Naboth’s wife left him many years ago, and Jim has custody of their 2 sons, despite being generally inebriated. Her new husband is the owner of a security transport business, which is why she and her daughter have been kidnapped by a group of cheap & nasty villains working for a wannabe-respectable gangster that Naboth has in his sights immediately after his replacement storms in to tell him what’s going on.

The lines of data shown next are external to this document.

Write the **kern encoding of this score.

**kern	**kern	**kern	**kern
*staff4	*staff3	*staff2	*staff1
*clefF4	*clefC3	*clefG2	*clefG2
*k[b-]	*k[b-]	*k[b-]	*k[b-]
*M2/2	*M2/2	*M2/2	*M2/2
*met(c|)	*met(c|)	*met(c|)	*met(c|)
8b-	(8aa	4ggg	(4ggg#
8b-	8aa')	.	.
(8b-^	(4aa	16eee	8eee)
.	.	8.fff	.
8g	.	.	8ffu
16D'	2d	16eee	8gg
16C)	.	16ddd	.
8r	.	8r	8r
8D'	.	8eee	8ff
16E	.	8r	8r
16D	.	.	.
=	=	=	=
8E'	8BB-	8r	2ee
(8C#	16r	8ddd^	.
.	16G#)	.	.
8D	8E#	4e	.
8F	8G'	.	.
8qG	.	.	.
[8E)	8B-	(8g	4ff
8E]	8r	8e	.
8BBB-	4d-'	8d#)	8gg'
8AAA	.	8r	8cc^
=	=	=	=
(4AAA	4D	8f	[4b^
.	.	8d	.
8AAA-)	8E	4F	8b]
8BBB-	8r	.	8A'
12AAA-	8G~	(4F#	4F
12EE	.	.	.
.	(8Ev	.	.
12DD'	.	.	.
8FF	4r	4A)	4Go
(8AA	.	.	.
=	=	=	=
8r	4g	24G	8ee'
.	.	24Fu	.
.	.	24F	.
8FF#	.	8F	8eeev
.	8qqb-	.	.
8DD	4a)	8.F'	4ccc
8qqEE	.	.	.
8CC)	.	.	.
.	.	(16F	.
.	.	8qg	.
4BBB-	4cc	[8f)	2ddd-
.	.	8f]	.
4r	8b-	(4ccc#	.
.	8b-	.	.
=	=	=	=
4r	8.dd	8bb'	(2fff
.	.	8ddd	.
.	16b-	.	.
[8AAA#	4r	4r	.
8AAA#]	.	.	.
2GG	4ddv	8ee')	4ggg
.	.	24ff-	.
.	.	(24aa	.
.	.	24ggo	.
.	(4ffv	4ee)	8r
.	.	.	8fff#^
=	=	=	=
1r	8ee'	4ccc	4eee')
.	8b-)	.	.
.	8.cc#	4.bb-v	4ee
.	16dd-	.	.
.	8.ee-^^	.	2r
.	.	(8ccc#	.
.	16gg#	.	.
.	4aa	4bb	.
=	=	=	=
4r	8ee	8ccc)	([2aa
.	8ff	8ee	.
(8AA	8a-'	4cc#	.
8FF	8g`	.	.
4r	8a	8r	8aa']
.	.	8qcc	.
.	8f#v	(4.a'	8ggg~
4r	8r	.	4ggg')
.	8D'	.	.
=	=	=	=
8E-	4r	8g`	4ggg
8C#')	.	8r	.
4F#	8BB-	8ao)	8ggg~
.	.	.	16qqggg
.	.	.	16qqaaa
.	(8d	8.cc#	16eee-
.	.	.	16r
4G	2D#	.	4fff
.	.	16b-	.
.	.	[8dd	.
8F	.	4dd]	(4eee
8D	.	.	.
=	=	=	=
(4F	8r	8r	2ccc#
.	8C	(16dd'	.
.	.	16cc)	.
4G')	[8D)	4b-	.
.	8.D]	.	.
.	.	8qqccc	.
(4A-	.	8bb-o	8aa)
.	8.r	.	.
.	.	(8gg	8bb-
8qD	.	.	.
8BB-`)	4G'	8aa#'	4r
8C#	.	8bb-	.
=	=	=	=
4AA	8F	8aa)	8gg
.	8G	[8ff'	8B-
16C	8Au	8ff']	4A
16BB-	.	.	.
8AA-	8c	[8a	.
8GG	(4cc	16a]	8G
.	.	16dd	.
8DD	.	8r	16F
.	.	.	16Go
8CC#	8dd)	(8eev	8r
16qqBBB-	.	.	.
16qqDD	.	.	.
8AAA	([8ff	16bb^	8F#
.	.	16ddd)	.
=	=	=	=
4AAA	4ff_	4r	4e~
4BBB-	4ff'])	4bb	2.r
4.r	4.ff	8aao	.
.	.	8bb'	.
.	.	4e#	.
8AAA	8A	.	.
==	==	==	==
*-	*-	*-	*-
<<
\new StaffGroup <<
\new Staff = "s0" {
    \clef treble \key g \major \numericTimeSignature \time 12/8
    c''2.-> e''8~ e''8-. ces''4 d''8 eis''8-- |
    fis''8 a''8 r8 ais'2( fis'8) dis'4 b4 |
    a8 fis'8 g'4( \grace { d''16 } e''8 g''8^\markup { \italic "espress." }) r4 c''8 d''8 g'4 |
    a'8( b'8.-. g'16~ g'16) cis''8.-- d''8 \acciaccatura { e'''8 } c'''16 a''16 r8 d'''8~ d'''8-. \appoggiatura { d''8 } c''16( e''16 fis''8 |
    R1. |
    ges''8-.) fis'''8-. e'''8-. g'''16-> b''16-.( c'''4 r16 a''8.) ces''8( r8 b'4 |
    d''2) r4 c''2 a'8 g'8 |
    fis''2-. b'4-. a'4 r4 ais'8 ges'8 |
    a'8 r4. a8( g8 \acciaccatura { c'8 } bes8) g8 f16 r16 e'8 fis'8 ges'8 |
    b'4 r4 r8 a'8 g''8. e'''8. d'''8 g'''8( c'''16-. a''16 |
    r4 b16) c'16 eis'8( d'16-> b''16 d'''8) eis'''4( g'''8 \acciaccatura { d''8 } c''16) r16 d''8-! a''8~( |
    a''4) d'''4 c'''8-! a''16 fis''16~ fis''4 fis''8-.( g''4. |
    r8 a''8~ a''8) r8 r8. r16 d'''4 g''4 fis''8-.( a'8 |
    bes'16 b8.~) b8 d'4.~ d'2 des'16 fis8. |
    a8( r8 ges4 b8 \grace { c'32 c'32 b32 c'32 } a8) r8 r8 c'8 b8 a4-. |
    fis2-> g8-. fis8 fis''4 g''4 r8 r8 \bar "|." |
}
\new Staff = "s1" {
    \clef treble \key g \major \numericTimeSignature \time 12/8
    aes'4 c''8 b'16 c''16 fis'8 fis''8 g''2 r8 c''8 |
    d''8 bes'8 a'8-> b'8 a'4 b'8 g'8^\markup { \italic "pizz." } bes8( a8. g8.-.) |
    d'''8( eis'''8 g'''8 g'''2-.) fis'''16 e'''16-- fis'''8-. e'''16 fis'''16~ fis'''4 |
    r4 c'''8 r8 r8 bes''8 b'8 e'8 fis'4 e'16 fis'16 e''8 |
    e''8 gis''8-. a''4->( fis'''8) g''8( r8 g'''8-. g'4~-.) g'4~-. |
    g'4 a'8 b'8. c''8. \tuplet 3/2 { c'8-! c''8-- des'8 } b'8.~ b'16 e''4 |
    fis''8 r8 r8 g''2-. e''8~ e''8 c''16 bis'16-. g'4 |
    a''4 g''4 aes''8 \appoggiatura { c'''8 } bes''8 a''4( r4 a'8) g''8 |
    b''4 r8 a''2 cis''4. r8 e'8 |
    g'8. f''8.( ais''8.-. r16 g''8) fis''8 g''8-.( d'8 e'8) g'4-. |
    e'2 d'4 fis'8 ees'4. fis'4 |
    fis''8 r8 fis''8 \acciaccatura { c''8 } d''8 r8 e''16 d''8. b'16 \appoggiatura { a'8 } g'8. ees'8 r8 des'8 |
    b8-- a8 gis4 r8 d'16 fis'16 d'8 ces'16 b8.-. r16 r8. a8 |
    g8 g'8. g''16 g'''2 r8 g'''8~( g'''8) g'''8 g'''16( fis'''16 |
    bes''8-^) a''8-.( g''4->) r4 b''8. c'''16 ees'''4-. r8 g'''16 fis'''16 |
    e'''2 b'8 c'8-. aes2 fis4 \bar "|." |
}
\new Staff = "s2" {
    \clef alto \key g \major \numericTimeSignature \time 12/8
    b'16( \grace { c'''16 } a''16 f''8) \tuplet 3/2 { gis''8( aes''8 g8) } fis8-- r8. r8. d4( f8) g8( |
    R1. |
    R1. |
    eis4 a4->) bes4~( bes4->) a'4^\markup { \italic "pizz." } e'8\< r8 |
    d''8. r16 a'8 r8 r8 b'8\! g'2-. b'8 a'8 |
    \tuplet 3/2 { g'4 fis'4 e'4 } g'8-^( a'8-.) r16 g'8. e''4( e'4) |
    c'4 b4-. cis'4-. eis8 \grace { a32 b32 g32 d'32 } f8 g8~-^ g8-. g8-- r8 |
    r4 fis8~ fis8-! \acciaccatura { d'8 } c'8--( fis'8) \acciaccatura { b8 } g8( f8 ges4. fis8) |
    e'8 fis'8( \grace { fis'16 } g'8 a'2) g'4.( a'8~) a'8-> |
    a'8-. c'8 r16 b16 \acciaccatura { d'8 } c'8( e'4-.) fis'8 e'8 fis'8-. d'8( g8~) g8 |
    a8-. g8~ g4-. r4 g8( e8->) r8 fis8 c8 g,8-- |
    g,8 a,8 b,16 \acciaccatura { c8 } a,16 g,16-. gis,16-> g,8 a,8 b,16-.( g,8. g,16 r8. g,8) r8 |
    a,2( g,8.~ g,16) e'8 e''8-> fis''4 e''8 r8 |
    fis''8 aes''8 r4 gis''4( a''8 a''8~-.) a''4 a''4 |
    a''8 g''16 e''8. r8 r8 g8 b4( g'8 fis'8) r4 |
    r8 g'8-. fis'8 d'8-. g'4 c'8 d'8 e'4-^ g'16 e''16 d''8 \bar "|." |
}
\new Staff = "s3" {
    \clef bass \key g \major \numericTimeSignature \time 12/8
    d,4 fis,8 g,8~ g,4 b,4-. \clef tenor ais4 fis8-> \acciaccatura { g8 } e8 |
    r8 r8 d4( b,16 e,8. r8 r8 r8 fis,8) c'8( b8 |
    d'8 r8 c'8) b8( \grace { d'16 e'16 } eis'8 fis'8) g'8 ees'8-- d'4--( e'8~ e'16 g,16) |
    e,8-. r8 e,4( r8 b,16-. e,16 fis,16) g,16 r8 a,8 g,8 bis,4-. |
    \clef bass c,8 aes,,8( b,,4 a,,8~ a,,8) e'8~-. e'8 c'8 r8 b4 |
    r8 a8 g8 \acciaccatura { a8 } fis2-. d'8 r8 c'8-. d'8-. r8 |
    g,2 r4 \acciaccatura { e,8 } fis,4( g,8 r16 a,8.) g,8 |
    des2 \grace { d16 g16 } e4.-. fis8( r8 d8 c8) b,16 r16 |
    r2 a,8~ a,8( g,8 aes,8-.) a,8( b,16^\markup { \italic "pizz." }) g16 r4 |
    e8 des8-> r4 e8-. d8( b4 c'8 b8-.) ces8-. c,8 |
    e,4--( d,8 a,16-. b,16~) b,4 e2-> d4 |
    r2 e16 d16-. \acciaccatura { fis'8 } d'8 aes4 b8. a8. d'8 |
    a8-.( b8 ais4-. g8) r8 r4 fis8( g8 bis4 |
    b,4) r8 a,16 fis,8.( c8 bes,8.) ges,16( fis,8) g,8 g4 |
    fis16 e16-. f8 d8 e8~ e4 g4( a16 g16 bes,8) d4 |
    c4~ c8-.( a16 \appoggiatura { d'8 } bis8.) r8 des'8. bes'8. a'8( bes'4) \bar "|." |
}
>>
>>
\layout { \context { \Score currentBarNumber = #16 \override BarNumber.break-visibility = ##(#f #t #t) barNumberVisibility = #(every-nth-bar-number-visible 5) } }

Naboth soon susses out who’s who and what’s what, disarming suspicions amongst the gang by doing a convincing impression of a man entirely robbed of dignity and self-respect. Teddy also helps with some top men & motors action on the streets of W11, tailing the baddies back to their base.



As well as derelict 70s cars there are some stunningly derelict 70s buildings.

Jim can never stay off the bottle for too long, and even on the eve of the big day when the blag is going to go down, Teddy has to find him under a flyover with all the other men without hope.

Still, he’s set up a counterplan so that Foreman can play along with the heist and then they can get back at the gang just as soon as his ex-wife has been rescued. We get to one of those moments when a group of London villains are laughing delightedly in a van, as though they think they’ve nicked the Crown Jewels, and of course that means they’re 30 seconds away from disaster.

The soundtrack also has widdly electronics, but there are some groovy guitar licks in there as well. Stacey Keach does a better job of his assigned accent than Freddie Starr, though the latter is not too bad over all.
The picture in the top is Bob Elliott’s control screen showing his 4 agents in action against each other. I thought it looked a bit like a random walk, which is what Jim Naboth got up to one night, and John Wilson’s behaviour could also be seen as random events that set off unexpected consequences. That’s pretty thin, but these are the films I saw.